Assuming that the length() method runs in constant time (ie: it doesn't work like strlen()). Your method frequencyMap is o(m), and anagram calls it twice. anagram is called n-m times. Total complexity is on the order of o(2*m*n). With m << n, 'big o' is O(n).

I can suggest a couple of optimizations. First you are re-generating the frequency map for string b at every call to anagram. Do it once at the beginning of ana_check. You can have an anagram method that takes a string and a frequency map instead of two strings.

The other thing I would do is to remove the length checks from anagram. Yes, it's a safety feature, but you already know the strings you passed in are the same size. And anyway, if they are different lengths the frequency maps will still not match, so the function is correct.

A trickier optimization would be to modify string a's frequency map instead of re-doing it every time. For the first substring, you do it as usual. But then you move ahead one character, subtracting the first character from the map and adding the new one. Sure, if m is <= 3 it won't make a difference, but anything larger than that would be a win.

Question 2

You don't need to compare the whole map for every position.

Start by creating a signed frequency map and subtracting every letter in B. Keep a counter c of how many non-zero entries are contained in the map.

Next add the first m (length of B) letters of A into the map.
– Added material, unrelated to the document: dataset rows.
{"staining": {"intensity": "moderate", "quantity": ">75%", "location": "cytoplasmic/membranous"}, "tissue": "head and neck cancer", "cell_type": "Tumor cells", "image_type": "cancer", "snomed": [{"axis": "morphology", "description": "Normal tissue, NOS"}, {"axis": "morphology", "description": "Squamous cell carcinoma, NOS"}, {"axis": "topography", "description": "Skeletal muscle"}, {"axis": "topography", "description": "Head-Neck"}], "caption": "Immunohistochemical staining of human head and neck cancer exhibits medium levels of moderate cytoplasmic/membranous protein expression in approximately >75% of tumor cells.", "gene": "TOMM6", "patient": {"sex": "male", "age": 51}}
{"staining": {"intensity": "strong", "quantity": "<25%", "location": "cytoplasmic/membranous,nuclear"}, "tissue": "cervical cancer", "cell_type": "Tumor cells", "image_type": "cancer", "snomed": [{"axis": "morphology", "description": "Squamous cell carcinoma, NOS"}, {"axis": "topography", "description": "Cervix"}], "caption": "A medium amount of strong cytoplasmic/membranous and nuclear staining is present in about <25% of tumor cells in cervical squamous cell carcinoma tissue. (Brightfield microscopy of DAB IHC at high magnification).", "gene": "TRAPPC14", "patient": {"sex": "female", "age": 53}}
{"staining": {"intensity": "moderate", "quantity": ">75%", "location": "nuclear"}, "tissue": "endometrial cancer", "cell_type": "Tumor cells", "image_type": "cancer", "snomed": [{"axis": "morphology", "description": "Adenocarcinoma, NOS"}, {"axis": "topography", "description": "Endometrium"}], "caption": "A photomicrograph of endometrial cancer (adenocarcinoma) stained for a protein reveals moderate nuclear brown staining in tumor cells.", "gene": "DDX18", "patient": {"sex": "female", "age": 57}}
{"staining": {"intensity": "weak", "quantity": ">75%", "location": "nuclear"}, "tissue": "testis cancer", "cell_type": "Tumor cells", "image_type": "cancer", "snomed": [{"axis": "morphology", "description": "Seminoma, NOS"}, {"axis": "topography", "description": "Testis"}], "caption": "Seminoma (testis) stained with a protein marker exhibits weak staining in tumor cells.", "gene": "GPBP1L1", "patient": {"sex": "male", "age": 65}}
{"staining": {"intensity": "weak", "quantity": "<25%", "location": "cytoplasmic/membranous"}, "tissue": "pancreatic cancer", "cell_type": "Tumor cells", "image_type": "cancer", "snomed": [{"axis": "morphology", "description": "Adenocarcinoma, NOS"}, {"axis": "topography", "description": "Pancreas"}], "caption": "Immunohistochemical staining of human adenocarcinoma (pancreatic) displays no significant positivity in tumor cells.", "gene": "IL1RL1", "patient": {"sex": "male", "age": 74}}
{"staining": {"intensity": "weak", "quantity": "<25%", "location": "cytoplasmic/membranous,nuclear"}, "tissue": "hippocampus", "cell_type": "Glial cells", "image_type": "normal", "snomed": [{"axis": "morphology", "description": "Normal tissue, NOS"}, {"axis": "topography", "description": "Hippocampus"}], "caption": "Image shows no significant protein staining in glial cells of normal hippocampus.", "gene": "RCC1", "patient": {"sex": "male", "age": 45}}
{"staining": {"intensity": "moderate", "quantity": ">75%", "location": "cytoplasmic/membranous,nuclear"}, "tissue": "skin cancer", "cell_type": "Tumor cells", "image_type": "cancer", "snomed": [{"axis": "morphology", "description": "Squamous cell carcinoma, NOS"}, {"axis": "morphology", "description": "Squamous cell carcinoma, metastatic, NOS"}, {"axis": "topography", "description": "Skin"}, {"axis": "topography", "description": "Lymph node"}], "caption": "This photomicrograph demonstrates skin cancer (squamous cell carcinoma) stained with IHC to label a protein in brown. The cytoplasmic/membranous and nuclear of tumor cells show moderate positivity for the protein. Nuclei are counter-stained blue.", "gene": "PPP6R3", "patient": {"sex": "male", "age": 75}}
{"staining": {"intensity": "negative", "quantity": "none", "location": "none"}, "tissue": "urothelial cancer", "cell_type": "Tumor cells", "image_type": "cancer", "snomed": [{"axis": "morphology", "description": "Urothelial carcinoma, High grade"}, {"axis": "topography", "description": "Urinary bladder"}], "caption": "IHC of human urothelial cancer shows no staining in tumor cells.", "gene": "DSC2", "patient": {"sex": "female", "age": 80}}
For each letter you add, if that count used to be zero then increment c, or if it became zero after you added the letter then decrement c.

If c is now zero then you've found an anagram (every negative count from B has been balanced by a positive count from A), otherwise carry on.

Add the next letter of A to the frequency map, and remove the letter m letters prior to that, adjusting c appropriately for both operations.

Repeat those last two steps until c becomes zero or you run out of letters in A.

You might try to optimise this further by recognising that every time you add a character that doesn't appear in B, you're guaranteed a non-match for the next m characters (this is distinct from where the count simply goes positive, as other characters you've passed may cancel that before m). So you can restart the precondition from after that letter. The complexity of the operations this allows you to skip isn't very high, though, and this special-case code might not be any faster.